> **Reading text**
EXO-200 isn’t the only neutrinoless double beta decay experiment, but many of the others use solid detectors instead of liquid xenon. Dolinski got her start on the CUORE experiment, a large solid-state detector, but later changed directions in her research.

“I joined EXO-200 as a postdoc in 2008 because I thought that the large liquid detectors were a more scalable solution,” she says. "If you want a more sensitive liquid-state experiment, you can build a bigger tank and fill it with more xenon.”

Neutrinoless or not, double beta decay is very rare. A given xenon atom decays randomly, with an average lifetime of a quadrillion times the age of the universe. However, if you use a sufficient number of atoms, a few of them will decay while your experiment is running.

“We need to sample enough nuclei so that you would detect these putative decays before the researcher retires,” says Martin Breidenbach, one of the EXO-200 project leaders and a physicist at the Department of Energy’s SLAC National Accelerator Laboratory.

But the experiment is not just detecting neutrinoless events. Heavier neutrinos mean more frequent decays, so measuring the rate reveals the neutrino mass — something very hard to measure otherwise.

Prior runs of EXO-200 and other experiments failed to see neutrinoless double beta decay, so either neutrinos and antineutrinos aren’t the same particle after all, or the neutrino mass is small enough to make decays too rare to be seen during the experiment’s lifetime. The current limit for the neutrino mass is less than 0.38 electronvolts—for comparison, electrons are about 500,000 electronvolts in mass.

SLAC National Accelerator Laboratory's Jon Davis checks the enriched xenon storage bottles before the refilling of the TPC

SLAC National Accelerator Laboratory's Jon Davis checks the enriched xenon storage bottles before the refilling of the TPC.

Brian Dozier, Los Alamos National Laboratory

Working in the salt mines

Cindy Lin is a Drexel University graduate student who spends part of her time working on the EXO-200 detector at the mine. Getting to work is fairly involved.

“In the morning we take the cage elevator half a mile down to the mine,” she says. Additionally, she and the other workers at WIPP have to take a 40-hour safety training to ensure their wellbeing, and wear protective gear in addition to normal lab clothes.

“As part of the effort to minimize salt dust particles in our cleanroom, EXO-200 scientists also cover our hair and wear coveralls,” Lin adds.

(Aerial feature coordinate data)
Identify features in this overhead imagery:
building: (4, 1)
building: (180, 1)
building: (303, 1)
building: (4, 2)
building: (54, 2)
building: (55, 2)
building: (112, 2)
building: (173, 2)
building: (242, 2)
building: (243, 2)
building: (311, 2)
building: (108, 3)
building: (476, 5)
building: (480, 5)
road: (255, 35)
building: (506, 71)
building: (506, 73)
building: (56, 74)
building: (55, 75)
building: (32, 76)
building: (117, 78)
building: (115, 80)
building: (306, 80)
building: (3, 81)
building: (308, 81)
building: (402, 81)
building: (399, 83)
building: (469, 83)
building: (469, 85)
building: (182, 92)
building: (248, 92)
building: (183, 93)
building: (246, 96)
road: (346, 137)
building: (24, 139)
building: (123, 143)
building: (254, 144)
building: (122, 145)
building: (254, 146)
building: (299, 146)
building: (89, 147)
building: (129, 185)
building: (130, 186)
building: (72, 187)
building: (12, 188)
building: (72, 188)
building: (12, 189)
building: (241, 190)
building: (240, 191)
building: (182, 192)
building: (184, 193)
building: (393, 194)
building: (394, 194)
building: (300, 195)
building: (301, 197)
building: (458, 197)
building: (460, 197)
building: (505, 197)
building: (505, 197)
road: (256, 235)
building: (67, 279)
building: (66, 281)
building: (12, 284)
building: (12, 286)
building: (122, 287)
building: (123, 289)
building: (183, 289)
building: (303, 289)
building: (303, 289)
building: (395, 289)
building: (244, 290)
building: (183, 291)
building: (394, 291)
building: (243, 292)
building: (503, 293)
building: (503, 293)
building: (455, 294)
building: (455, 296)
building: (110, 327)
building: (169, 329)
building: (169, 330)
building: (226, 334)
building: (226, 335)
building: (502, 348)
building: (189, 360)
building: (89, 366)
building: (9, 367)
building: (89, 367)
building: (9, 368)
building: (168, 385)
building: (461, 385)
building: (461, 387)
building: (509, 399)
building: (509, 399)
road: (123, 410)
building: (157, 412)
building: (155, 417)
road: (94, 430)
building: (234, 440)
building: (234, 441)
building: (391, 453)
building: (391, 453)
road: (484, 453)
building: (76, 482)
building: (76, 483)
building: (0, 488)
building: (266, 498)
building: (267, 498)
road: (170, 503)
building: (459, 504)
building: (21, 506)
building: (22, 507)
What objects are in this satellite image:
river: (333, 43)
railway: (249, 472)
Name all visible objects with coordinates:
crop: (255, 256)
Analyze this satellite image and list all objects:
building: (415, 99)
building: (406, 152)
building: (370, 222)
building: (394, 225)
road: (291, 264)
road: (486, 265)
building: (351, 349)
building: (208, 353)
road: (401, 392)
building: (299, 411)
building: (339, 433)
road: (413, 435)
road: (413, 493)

> **Problem requirements**
What current upper limit on the neutrino mass does the text about the EXO-200 experiment give?

> **Result**
Less than 0.38 electronvolts.